Quando tratamos de instituições tradicionais, centenárias, existem diversas manifestações intangíveis que perpassam gerações de profissionais e frequentadores daquela organização. Algumas positivas e outras negativas. Todas são difíceis de mudar. Cultura não se constrói ou se transforma por decreto. Mas é fundamental existir pessoas/profissionais que entendam como ela funciona dentro da instituição, pois é o elemento mais poderoso de influência das pessoas que ali estão, inclusive os atletas.
Um ponto estratégico para preservar, construir ou transformar a cultura institucional está situado sobre o processo de recrutamento e seleção. Os profissionais responsáveis por esse processo precisam compreender que as culturas – e dentro delas os valores e conhecimentos gerais e específicos – que cada um dos profissionais selecionados carregarão para dentro da empresa se fundirão à cultura institucional, revigorando-a ou fragilizando-a.

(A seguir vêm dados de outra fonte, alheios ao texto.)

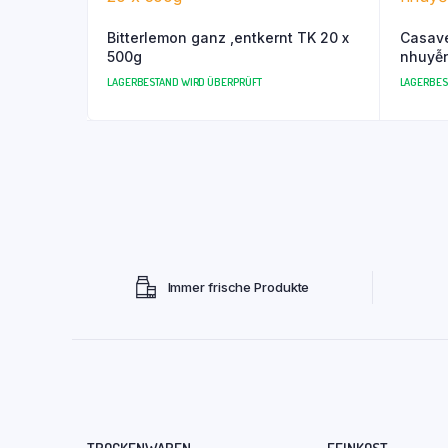
Bitterlemon ganz ,entkernt TK 20 x
Casave
500g
nhuyễn
LAGERBESTAND WIRD ÜBERPRÜFT
LAGERBES
Immer frische Produkte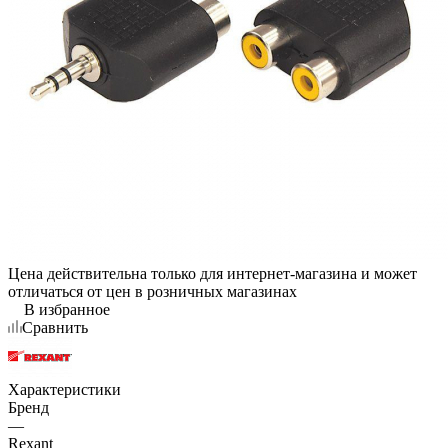
Цена действительна только для интернет-магазина и может
отличаться от цен в розничных магазинах
В избранное
Сравнить
Характеристики
Бренд
—
Rexant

O ato de selecionar os profissionais que formarão a equipe da instituição significa também selecionar quais são os conhecimentos em que os atletas do futuro estarão submetidos se desejarem se formar nela. Profissionais são guiados pelos seus conhecimentos e valores que determinam as suas ações pedagógicas e humanas. A sequência e conjunção dessas ações, coletivamente, formam a cultura na prática.

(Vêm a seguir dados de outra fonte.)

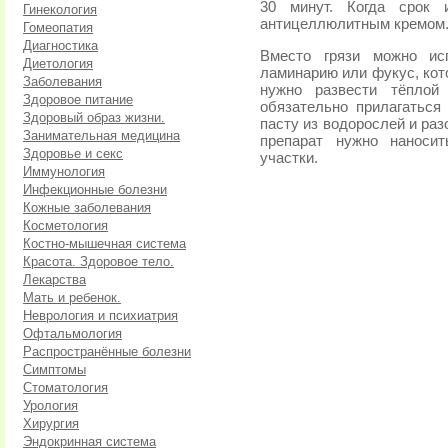
30 минут. Когда срок 
Гинекология
антицеллюлитным кремом
Гомеопатия
Диагностика
Вместо грязи можно ис
Диетология
ламинарию или фукус, кот
Заболевания
нужно развести тёплой
Здоровое питание
обязательно прилагаться
Здоровый образ жизни.
пасту из водорослей и разо
Занимательная медицина
препарат нужно наноси
Здоровье и секс
участки.
Иммунология
Инфекционные болезни
Кожные заболевания
Косметология
Костно-мышечная система
Красота. Здоровое тело.
Лекарства
Мать и ребенок.
Неврология и психиатрия
Офтальмология
Распространённые болезни
Симптомы
Стоматология
Урология
Хирургия
Эндокринная система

Neste texto quis evidenciar a forte ligação de alguns elementos determinantes para a formação do atleta do futuro. São eles:
- Os atletas do futuro dependem fundamentalmente das instituições que passarão grande parte da sua formação.
- Os atletas do futuro dependem dos profissionais que conduzirão o trabalho dessas instituições.
- Os atletas do futuro dependem dos conhecimentos e valores que prevalecerão nas diversas ações institucionais que impactarão a sua formação, sendo que o setor de Recrutamento e Seleção tem papel estratégico nessa modulação.
- Os atletas do futuro dependem da cultura institucional que emergir no clube, percebendo que ela é formada por todos esses elementos anteriores, além da colaboração dos próprios atletas, comunidade e caos – conjunto de elementos desorganizados que se unem aos elementos organizados em uma sopa de interações provocando, na maior parte das vezes, imprevisibilidade.
- Dado esse passo atrás, podemos seguir, em breve, para a reflexão de como será o jogo do futuro, a sociedade do futuro, o jovem do futuro e o atleta do futuro em campo e fora dele.